The real-time indicators bulletins are released on a weekly basis. But could this data be released even more frequently?
Walton says that they are now working towards a model where data will be released more frequently, as the balance is altered between the full (5,000-word) bulletin and the speed of releasing datasets. “So we are looking now at a model of fortnightly major releases with full commentary but more frequent data drops in between,” he says.
New sources of data can provide useful information but they could also be unhelpful.

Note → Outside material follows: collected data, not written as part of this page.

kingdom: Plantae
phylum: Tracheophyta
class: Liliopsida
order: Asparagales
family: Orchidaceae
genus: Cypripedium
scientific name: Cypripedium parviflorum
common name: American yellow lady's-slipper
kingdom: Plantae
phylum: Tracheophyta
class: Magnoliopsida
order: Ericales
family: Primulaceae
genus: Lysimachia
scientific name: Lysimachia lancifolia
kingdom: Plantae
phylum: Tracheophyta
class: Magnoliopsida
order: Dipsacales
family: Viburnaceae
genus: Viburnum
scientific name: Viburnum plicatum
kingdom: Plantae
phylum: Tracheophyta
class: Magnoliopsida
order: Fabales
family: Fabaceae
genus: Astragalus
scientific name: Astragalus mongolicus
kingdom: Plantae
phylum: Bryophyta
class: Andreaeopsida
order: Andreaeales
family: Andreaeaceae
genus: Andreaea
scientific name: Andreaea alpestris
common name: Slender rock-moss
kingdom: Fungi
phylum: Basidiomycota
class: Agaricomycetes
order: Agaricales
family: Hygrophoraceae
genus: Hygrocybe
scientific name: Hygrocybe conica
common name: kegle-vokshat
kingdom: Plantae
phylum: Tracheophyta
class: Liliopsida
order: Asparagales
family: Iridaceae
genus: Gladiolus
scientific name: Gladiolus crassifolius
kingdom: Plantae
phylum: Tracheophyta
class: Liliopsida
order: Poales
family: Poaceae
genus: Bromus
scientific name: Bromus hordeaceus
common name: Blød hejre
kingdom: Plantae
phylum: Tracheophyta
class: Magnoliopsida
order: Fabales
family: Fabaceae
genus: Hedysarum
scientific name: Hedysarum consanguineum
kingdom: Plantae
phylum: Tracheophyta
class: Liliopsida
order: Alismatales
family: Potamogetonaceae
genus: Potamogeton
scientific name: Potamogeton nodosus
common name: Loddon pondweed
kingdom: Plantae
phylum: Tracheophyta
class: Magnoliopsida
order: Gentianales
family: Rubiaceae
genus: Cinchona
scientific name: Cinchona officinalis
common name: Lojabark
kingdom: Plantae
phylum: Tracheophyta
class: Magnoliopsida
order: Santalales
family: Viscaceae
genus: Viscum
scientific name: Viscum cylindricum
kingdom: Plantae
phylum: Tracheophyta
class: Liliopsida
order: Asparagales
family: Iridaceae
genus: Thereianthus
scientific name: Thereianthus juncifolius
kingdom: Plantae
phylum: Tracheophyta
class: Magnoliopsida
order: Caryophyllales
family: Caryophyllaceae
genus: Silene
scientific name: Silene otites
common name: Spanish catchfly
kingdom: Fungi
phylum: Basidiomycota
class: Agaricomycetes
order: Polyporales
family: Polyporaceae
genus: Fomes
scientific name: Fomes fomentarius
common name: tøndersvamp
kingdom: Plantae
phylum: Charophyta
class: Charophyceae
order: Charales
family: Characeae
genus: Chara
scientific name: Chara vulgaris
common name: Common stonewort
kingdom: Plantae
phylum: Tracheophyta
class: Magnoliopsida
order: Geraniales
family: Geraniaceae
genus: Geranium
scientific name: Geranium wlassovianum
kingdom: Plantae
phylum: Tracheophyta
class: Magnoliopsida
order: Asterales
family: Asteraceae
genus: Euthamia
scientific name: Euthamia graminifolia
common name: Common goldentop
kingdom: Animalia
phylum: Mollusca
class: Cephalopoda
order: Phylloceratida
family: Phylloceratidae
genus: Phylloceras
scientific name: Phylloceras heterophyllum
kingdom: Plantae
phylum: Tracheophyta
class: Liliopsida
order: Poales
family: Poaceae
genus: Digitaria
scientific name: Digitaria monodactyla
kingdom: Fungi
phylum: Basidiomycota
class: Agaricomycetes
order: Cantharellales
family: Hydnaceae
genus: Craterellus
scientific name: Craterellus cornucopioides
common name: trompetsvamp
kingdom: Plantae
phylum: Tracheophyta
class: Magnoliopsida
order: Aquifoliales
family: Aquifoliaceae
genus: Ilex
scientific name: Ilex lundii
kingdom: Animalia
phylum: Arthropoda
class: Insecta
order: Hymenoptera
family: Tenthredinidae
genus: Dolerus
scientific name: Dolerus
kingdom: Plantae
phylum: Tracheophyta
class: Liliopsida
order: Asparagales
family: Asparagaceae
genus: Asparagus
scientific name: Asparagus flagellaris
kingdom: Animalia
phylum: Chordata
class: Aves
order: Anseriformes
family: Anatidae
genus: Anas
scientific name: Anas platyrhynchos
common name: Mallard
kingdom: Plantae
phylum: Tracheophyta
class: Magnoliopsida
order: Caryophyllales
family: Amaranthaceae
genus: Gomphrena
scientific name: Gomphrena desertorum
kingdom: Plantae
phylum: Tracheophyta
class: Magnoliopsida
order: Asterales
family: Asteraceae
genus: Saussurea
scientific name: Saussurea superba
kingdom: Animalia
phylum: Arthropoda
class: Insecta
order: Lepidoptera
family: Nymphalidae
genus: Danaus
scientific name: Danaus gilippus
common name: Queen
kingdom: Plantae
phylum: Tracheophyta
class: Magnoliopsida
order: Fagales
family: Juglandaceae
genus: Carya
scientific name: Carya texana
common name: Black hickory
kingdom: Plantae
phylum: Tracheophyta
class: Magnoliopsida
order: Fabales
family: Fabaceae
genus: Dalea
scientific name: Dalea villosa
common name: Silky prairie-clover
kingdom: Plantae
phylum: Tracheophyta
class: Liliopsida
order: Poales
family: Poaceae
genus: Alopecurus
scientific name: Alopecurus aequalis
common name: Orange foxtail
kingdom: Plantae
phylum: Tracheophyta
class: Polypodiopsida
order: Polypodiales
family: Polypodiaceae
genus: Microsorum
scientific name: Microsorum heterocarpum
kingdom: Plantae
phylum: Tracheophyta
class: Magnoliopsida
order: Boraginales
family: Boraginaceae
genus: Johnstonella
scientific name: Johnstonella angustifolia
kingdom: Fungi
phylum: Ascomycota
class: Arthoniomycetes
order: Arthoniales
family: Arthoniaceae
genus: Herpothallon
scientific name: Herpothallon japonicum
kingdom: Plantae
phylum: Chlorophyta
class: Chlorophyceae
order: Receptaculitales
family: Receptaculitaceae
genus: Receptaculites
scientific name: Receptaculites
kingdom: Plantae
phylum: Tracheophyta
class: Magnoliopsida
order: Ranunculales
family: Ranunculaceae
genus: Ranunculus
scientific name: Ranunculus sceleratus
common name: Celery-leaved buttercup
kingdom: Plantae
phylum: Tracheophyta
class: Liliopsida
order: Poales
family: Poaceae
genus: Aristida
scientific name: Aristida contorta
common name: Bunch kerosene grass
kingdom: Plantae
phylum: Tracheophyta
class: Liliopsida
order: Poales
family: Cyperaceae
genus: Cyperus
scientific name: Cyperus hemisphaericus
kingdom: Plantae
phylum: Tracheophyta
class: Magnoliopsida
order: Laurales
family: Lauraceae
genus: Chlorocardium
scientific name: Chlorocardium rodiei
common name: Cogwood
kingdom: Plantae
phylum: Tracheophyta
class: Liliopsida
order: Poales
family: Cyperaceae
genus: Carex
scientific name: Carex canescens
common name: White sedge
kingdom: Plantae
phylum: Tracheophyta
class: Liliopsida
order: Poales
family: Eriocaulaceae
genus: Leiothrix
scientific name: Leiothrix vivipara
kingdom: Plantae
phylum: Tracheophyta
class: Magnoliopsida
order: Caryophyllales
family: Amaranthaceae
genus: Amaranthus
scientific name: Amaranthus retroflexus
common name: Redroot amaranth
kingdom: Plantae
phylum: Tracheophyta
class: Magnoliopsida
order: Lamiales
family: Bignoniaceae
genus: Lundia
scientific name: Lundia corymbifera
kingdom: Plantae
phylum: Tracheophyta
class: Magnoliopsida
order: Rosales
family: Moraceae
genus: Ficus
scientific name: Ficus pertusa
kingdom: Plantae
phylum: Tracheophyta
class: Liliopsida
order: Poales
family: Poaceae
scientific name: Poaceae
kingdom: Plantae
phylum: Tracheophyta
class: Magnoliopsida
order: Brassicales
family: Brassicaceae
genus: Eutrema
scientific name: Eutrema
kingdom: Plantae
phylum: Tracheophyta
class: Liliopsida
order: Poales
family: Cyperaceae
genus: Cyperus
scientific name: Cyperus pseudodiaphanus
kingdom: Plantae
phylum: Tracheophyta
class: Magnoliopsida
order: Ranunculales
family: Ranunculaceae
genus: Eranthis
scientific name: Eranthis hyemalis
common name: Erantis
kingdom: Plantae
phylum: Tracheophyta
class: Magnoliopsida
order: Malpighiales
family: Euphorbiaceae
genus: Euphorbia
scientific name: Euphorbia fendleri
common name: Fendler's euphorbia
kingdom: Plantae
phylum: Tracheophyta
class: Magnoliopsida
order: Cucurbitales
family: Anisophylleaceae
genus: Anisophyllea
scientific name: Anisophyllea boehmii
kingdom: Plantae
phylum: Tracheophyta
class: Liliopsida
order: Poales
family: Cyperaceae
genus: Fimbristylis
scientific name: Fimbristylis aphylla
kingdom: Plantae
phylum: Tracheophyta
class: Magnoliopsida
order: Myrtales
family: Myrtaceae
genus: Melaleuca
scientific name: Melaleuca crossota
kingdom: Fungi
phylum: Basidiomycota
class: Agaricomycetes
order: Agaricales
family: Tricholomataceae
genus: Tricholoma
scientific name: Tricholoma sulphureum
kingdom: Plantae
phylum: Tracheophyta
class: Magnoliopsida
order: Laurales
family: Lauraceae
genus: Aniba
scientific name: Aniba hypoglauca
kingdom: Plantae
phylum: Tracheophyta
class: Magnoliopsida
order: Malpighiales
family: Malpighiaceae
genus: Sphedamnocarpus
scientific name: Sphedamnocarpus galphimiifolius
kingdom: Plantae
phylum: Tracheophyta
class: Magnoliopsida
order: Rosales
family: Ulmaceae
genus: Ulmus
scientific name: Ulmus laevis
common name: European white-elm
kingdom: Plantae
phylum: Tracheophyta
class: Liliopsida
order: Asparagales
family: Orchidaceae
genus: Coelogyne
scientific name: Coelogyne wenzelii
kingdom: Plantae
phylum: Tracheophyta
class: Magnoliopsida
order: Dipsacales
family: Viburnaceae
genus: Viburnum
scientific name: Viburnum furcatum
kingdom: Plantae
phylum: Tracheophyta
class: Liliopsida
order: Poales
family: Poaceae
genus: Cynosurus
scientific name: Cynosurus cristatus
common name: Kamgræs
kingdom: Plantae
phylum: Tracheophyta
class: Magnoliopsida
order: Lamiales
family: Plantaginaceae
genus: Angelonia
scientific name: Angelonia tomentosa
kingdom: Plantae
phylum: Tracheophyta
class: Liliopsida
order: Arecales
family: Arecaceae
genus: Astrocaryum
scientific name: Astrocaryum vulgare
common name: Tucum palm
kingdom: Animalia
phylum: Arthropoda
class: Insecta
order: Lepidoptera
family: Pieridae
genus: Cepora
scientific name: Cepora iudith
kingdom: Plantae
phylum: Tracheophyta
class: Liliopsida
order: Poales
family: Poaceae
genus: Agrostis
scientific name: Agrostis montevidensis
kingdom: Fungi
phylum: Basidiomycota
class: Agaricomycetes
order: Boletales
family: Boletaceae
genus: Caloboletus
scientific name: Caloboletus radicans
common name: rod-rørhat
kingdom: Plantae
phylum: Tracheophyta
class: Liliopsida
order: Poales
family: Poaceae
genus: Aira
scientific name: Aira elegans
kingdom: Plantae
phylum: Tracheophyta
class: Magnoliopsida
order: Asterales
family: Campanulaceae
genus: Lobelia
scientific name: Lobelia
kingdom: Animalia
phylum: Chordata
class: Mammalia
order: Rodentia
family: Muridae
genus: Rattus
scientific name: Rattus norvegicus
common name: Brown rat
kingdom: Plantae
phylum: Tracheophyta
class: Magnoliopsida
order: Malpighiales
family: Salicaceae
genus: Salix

We asked if they have a testing system in place to check if the indicators contain reliable signals about the economy.
ONS is linked to the Economic Statistics Centre of Excellence and Walton notes that they work with these and other academics to test which indicators are adding value and which are ‘just noise’ when it comes to making predictions about movement in the economy. And he adds that this ongoing resource makes new indicators evidence-led as far as possible: “When we’re considering a new indicator we’re using some of that information to work out, in a more structured manner, whether it is an indicator worth pursuing”.
Lessons for faster data
Looking beyond the economy, and at any area looking to harness new data ecosystems for faster measurements, we can apply the following lessons from the ONS’s work:
- Consider how timescales affect data use – The pace of data shapes the pace at which people can make decisions. This can be timescales the data measures (for example weekly, hourly); how often it’s released; or how long it takes to publish.
- Data should be as fast as users need it, no more – Faster data is only as helpful as the speed at which people want to make decisions. Faster data may provide more noise than signal.
- New data sources may need work to extract value – People trialing faster data sources need to be prepared to put in the work to extract valuable information.
- Set up a testing framework for this new data source – Big and fast datasets may be impressive but they need to be regularly tested to see if they actually provide useful signals.